The new TrigramSimilarity feature of the django.contrib.postgres was great for a problem I had. I use it for a search bar to find hard to spell latin names. The problem is that there are over 2 million names, and the search takes longer then I want.

I'd like to create a index on the trigrams as descibed in the postgres documentation.

But I am not sure how to do this in a way that the Django API would make use of it.
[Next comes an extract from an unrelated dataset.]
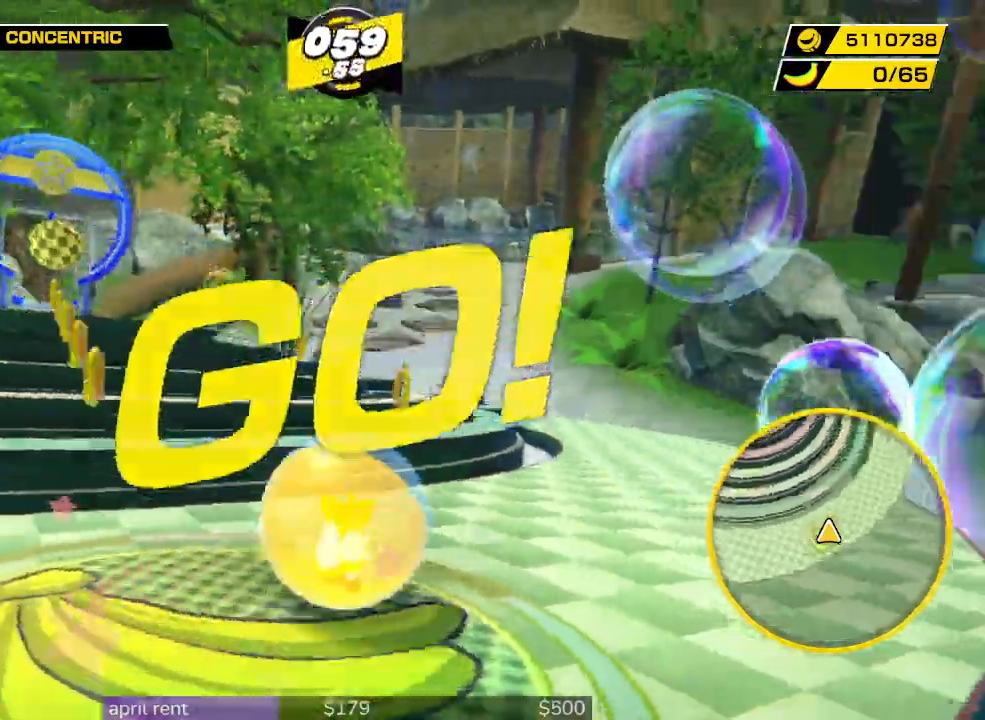
{"buttons": [], "left_stick": "up-right", "right_stick": "center", "button_events": []}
For the postgres text search there is a description on how to create an index, but not for the trigram similarity.

This is what I have right now:

class NCBI_names(models.Model):
    tax_id          =   models.ForeignKey(NCBI_nodes, on_delete=models.CASCADE, default = 0)
    name_txt        =   models.CharField(max_length=255, default = '')
    name_class      =   models.CharField(max_length=32, db_index=True, default = '')

    class Meta:
        indexes = [GinIndex(fields=['name_txt'])]

In the view's get_queryset method:

class TaxonSearchListView(ListView):    
    #form_class=TaxonSearchForm
    template_name='collectie/taxon_list.html'
    paginate_by=20
    model=NCBI_names
    context_object_name = 'taxon_list'

    def dispatch(self, request, *args, **kwargs):
        query = request.GET.get('q')
        if query:
            try:
                tax_id = self.model.objects.get(name_txt__iexact=query).tax_id.tax_id
                return redirect('collectie:taxon_detail', tax_id)
            except (self.model.DoesNotExist, self.model.MultipleObjectsReturned) as e:
                return super(TaxonSearchListView, self).dispatch(request, *args, **kwargs)
        else:
            return super(TaxonSearchListView, self).dispatch(request, *args, **kwargs)
    
    def get_queryset(self):
        result = super(TaxonSearchListView, self).get_queryset()
        #
        query = self.request.GET.get('q')
        if query:            
            result = result.exclude(name_txt__icontains = 'sp.')
            result = result.annotate(similarity=TrigramSimilarity('name_txt', query)).filter(similarity__gt=0.3).order_by('-similarity')
        return result

Solution

  • I found a 12/2020 article that uses the newest version of Django ORM as such:

    class Author(models.Model):
        first_name = models.CharField(max_length=100)
        last_name = models.CharField(max_length=100)
    
        class Meta:
            indexes = [
                GinIndex(
                    name='review_author_ln_gin_idx', 
                    fields=['last_name'], 
                    opclasses=['gin_trgm_ops'],
                )
            ]
    

    If, like the original poster, you were looking to create an index that works with icontains, you'll have to index the UPPER() of the column, which requires special handling from OpClass:

    from django.db.models.functions import Upper
    from django.contrib.postgres.indexes import GinIndex, OpClass
    
    class Author(models.Model):
            indexes = [
                GinIndex(
                    OpClass(Upper('last_name'), name='gin_trgm_ops'),
                    name='review_author_ln_gin_idx',
                )
            ]
    

    To use it, you need to add 'django.contrib.postgres' in your INSTALLED_APPS.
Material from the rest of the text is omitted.